Ben bu seviyeli ilişkiye ilk günden itibaren karşı çıkarken ve reflünün ne öksürük nöbetlerinin ne astım krizlerinin sebebi olamayacağını iddia ederken tıp dünyası reflüye adeta bir can simidi gibi sarıldı.
Her öksürene, sesi kısılana, boğazı ağrıyana, nefesi daralana reflü hastası muamelesi yapılmaya ve reflü ilaçları yazılmaya başlandı.
İlaç endüstrisinin ‘koşulsuz desteği’ ile hazırlanan kılavuzlar “Sessiz reflü olabilir, bu da astımı ağırlaştırabilir” sloganıyla astımlıları da tetkik ve tedavi kapsamına aldı.
[
PROF. DR. AHMET RASİM KÜÇÜKUSTA'NIN DİĞER YAZILARINI OKUMAK İÇİN TIKLAYIN](http://haber.mynet.com/yazar_detay/prof-dr-ahmet-rasim-kucukusta/reflu-ilaclari-bir-ise-yaramiyor/509)
Halk arasında reflü ilaçları olarak bilinen “proton pompası inhibitörleri (PPİ)” kısa zamanda en çok satan ilaçlar sıralamasında en üst basamaklara tırmandılar.
Yeni araştırma
Reflü ilaçlarının astım tedavisi üzerine de öksürük üzerine de hiçbir etkisi olmadığını ortaya koyan araştırmalara her gün bir yenisi ekleniyor.
JAMA isimli tıp dergisinin son sayısında yayınlanan ve çocuklar üzerinde yapılmış olan araştırma da bunlardan biri.
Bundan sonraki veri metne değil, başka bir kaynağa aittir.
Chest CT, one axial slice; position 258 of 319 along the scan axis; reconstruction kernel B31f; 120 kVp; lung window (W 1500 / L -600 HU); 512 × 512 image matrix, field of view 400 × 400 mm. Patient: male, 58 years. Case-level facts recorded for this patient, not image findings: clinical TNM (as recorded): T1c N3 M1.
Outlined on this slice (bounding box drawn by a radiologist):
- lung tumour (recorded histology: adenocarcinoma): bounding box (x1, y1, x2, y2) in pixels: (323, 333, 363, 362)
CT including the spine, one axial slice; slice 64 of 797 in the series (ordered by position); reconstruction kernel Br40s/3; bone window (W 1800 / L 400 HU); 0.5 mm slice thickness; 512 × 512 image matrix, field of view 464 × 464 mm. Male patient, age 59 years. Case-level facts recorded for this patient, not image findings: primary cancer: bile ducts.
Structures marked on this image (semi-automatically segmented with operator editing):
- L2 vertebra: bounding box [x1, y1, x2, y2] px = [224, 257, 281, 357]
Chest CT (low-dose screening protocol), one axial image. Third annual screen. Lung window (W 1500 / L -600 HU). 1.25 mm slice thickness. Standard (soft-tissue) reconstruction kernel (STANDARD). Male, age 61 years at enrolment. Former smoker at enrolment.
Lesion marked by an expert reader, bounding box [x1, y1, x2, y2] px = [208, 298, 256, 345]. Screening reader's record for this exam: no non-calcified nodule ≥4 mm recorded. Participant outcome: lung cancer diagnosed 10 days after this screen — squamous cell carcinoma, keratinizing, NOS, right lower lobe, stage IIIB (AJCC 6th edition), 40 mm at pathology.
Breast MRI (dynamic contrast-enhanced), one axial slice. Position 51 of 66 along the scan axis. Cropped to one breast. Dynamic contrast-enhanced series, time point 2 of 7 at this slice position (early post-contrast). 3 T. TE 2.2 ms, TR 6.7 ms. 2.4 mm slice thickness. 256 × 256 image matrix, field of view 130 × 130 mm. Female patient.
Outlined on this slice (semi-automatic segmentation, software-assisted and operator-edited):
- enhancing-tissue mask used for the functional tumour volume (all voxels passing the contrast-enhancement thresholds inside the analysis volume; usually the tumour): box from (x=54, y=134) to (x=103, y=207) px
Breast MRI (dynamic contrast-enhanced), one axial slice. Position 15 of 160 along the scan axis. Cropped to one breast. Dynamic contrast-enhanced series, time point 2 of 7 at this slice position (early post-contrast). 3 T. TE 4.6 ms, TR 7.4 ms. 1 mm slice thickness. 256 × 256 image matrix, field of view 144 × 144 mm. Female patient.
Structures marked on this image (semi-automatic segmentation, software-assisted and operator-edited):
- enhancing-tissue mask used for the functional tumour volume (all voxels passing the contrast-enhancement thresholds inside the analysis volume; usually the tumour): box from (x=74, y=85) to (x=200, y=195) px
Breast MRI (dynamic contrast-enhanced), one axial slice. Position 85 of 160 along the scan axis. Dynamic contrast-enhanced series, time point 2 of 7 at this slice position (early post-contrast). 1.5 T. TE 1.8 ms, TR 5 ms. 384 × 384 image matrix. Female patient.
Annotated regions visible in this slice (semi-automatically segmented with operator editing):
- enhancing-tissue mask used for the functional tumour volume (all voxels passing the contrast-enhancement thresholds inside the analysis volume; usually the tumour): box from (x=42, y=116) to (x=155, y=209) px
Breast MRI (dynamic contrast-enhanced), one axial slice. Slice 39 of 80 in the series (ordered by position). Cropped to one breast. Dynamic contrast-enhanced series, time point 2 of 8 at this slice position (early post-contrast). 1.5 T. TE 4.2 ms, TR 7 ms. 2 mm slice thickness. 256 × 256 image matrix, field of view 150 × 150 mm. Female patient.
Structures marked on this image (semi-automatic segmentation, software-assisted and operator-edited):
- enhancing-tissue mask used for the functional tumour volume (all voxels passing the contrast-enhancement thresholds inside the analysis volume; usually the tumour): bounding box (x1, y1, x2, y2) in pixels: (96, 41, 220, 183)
Sprey kortizona rağmen astımları kontrol altına alınamayan ve reflü şikâyeti olmayan 306 çocuk iki gruba ayrılarak bir gruba çok kullanılan PPİ’ lerden biri olan biri olan lansoprazol, diğerine ise plasebo yani boş ilaç verildi.
Hastalar 24 hafta sonra astım kontrol anketi ile değerlendirildi ve anket skorlarının her iki grupta da bir miktar arttığı ama aralarında bir fark olmadığı ortaya çıktı.
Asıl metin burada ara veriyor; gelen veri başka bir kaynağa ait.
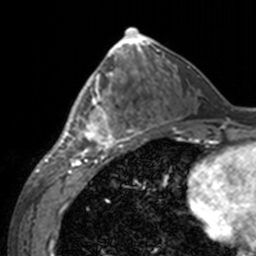
Breast MRI, one axial slice. Cropped to one breast. Dynamic contrast-enhanced series, time point 2 of 7 at this slice position (early post-contrast). 3 T. TE 1.7 ms, TR 4 ms. 256 × 256 image matrix, field of view 170 × 170 mm. Female patient.
Structures marked on this image (semi-automatically segmented with operator editing):
- enhancing-tissue mask used for the functional tumour volume (all voxels passing the contrast-enhancement thresholds inside the analysis volume; usually the tumour): box from (x=60, y=69) to (x=142, y=155) px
Bu anket nefes açıcı ilaç kullanımı, gece belirtileri, öksürük, aktivite seviyesi, hayat kalitesi ve akciğer fonksiyonları gibi değerlere 0 ile 6 arasında puan verilerek yapılıyor.
Araştırmada reflü tedavisinin, yemek borusunda fazla miktarda asit bulunan çocuklarda da astımın iyileşmesi üzerine etkisi olmadığı belirlendi.
İlacın çok ciddi yan etkileri var
Reflü ilaçlarının astım üzerine hiçbir müspet etkisi olmaması yanında çok önemli yan etkileri olması da bu ilaçlardan uzak durmak için bir başka önemli sebep.
Araştırmada, reflü ilaçlarının solunum yolları enfeksiyonu, boğaz ağrısı, bronşit ve kemik kırıkları riskini plaseboya göre anlamlı derecede artırdığı da ortaya çıktı.
Araştırmacılar makalelerinin sonuç bölümünde şu sözlere yer veriyorlar: “Reflü belirtileri olmayan ve astımları tam olarak kontrol altına alınamamış olan çocuklarda tedaviye reflü ilaçlarının eklenmesi hastalık belirtilerini ve solunum fonksiyonlarını düzeltmediği gibi yan etkileri de fazla görülmüştür.”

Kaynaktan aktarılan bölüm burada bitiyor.